[Stored records]
---

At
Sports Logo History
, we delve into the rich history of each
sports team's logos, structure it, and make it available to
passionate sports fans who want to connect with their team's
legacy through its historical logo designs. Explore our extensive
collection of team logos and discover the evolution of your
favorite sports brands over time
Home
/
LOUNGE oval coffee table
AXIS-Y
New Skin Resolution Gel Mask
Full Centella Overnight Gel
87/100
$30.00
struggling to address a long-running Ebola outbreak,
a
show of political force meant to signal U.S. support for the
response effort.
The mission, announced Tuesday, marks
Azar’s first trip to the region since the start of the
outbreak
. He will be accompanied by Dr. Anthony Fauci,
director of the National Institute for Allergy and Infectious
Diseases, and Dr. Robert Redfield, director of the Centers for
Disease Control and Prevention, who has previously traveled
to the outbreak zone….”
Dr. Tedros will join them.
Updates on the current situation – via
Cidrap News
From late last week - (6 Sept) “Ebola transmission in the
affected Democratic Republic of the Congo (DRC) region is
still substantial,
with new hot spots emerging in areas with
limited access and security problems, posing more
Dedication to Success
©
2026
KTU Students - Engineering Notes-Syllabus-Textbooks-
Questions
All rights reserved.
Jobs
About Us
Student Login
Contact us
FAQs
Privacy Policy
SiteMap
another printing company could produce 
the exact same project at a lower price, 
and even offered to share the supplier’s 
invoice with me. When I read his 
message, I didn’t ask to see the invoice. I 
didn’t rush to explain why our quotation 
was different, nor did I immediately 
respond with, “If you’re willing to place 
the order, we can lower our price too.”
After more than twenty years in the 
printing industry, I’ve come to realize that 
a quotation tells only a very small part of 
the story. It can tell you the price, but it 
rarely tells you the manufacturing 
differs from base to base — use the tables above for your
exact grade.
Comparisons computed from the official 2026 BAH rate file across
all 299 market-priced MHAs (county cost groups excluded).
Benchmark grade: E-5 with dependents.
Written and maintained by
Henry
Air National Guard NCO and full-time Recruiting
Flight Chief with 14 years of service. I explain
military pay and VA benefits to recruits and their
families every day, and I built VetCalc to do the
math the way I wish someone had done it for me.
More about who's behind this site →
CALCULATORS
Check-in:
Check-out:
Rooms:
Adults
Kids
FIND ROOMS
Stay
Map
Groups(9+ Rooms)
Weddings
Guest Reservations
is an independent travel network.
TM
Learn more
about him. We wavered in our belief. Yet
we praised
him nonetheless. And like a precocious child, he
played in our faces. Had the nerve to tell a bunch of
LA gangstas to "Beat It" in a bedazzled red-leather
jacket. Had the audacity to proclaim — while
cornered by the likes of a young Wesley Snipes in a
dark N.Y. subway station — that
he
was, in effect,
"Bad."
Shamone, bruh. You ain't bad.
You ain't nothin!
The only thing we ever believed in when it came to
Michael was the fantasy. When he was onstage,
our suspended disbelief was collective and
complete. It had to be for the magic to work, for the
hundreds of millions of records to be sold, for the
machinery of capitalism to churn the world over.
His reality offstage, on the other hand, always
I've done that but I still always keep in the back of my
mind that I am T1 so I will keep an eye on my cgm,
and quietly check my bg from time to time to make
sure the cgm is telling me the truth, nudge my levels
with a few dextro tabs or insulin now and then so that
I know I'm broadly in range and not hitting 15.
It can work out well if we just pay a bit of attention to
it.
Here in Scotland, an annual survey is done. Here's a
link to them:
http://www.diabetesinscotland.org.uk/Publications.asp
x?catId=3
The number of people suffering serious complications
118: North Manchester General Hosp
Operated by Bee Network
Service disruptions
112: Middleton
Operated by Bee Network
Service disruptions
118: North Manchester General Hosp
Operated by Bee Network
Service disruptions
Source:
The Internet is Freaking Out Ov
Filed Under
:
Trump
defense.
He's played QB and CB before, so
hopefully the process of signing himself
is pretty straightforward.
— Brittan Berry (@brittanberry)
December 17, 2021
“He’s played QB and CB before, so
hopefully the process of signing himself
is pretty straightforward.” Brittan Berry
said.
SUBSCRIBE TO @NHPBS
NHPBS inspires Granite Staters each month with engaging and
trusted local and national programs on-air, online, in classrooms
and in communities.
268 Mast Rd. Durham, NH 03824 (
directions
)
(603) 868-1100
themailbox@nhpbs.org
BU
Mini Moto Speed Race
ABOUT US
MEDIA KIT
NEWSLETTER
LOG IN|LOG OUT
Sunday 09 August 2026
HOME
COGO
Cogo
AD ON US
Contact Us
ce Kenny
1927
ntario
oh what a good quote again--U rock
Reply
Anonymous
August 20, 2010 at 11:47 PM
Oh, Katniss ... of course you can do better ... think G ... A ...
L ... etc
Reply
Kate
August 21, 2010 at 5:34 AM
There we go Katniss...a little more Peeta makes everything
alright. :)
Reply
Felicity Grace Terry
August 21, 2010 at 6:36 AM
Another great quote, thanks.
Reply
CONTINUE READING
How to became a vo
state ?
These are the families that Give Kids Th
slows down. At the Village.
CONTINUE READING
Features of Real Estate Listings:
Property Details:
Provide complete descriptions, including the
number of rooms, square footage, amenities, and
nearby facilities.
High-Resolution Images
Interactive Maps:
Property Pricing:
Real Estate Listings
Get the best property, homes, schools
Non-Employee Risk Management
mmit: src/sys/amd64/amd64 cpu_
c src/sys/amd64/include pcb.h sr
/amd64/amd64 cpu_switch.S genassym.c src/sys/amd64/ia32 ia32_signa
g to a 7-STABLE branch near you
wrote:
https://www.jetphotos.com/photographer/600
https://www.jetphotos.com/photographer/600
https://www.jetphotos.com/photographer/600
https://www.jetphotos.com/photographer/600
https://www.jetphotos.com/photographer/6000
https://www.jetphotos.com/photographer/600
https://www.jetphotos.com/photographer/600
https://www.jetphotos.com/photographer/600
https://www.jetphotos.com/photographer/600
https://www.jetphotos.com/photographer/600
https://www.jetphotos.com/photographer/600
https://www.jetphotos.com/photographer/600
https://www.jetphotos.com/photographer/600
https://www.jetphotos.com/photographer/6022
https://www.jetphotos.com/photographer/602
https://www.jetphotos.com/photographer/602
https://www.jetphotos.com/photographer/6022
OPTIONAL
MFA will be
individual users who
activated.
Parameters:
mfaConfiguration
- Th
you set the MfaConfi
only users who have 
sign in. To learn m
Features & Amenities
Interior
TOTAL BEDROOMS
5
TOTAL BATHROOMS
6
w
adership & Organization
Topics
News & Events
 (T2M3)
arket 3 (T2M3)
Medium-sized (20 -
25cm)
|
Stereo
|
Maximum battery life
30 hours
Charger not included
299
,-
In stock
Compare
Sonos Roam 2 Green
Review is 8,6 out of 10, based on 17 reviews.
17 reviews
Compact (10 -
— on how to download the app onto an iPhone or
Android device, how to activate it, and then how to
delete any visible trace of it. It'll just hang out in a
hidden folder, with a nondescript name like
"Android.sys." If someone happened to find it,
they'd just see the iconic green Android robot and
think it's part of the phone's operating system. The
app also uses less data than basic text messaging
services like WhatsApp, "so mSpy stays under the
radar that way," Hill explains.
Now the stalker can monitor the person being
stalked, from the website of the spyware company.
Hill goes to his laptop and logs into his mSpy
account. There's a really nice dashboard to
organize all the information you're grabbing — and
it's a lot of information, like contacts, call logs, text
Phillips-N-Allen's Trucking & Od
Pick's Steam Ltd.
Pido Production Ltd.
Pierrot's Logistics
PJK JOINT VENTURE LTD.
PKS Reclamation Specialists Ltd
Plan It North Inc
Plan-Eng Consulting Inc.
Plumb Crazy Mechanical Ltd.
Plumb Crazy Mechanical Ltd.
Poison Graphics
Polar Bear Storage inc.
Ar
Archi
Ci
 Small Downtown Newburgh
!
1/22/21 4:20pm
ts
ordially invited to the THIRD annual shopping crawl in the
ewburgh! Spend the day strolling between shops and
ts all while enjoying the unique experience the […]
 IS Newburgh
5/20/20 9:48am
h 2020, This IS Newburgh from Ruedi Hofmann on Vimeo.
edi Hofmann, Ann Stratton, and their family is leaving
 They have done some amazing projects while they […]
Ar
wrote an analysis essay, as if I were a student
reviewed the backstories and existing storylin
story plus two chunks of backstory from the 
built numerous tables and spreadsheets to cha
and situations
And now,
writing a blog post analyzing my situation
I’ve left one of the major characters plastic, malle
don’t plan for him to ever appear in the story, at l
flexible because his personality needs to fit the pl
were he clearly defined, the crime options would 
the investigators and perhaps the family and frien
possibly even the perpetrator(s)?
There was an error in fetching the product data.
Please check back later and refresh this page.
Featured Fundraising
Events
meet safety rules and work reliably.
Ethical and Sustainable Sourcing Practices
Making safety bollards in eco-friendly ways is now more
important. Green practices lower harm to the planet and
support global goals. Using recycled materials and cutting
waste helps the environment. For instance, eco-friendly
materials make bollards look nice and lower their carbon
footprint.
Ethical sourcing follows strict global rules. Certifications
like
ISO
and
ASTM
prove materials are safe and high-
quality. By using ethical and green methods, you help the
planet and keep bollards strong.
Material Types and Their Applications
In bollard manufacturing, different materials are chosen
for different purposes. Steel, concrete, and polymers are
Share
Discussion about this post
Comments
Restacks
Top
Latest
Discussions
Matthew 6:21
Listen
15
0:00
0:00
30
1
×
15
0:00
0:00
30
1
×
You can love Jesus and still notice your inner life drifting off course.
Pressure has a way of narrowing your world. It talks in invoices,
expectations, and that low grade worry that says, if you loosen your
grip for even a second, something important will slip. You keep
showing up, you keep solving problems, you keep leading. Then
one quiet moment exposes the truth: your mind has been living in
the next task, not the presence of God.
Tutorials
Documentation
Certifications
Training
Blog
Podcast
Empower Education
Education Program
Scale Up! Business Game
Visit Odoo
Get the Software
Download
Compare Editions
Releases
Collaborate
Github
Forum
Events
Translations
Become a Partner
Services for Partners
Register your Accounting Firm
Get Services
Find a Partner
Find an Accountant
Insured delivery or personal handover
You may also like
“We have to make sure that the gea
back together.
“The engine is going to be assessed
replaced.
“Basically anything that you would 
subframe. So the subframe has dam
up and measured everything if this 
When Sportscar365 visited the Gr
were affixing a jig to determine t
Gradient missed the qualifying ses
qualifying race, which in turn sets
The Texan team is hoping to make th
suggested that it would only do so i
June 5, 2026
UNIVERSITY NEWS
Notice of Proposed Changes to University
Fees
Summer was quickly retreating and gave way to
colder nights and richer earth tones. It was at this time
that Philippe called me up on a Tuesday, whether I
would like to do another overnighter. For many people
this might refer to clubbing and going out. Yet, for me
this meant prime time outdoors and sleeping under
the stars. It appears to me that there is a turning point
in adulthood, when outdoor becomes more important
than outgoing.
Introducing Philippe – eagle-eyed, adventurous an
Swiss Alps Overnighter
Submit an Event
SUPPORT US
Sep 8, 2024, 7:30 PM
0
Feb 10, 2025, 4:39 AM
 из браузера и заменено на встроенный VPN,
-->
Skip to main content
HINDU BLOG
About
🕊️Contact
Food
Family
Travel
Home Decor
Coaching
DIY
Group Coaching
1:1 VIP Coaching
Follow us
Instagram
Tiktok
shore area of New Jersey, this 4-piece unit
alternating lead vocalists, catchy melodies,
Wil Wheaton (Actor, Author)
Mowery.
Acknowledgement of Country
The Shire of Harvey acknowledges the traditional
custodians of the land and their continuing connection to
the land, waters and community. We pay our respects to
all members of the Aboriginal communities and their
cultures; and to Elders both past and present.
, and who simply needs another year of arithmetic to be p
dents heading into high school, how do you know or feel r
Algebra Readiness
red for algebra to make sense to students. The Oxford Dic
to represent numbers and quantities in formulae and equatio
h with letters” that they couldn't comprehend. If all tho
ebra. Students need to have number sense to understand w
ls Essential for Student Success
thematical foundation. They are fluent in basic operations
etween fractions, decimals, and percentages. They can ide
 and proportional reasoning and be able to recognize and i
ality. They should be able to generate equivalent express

---

Task brief: Starting at the beginning of the records and ending with the line that contains "The mission, announced Tuesday, marks", replace "Explore" with "Browse". Reproduce only those lines, leaving everything else unchanged.

Solved problem:
At
Sports Logo History
, we delve into the rich history of each
sports team's logos, structure it, and make it available to
passionate sports fans who want to connect with their team's
legacy through its historical logo designs. Browse our extensive
collection of team logos and discover the evolution of your
favorite sports brands over time
Home
/
LOUNGE oval coffee table
AXIS-Y
New Skin Resolution Gel Mask
Full Centella Overnight Gel
87/100
$30.00
struggling to address a long-running Ebola outbreak,
a
show of political force meant to signal U.S. support for the
response effort.
The mission, announced Tuesday, marks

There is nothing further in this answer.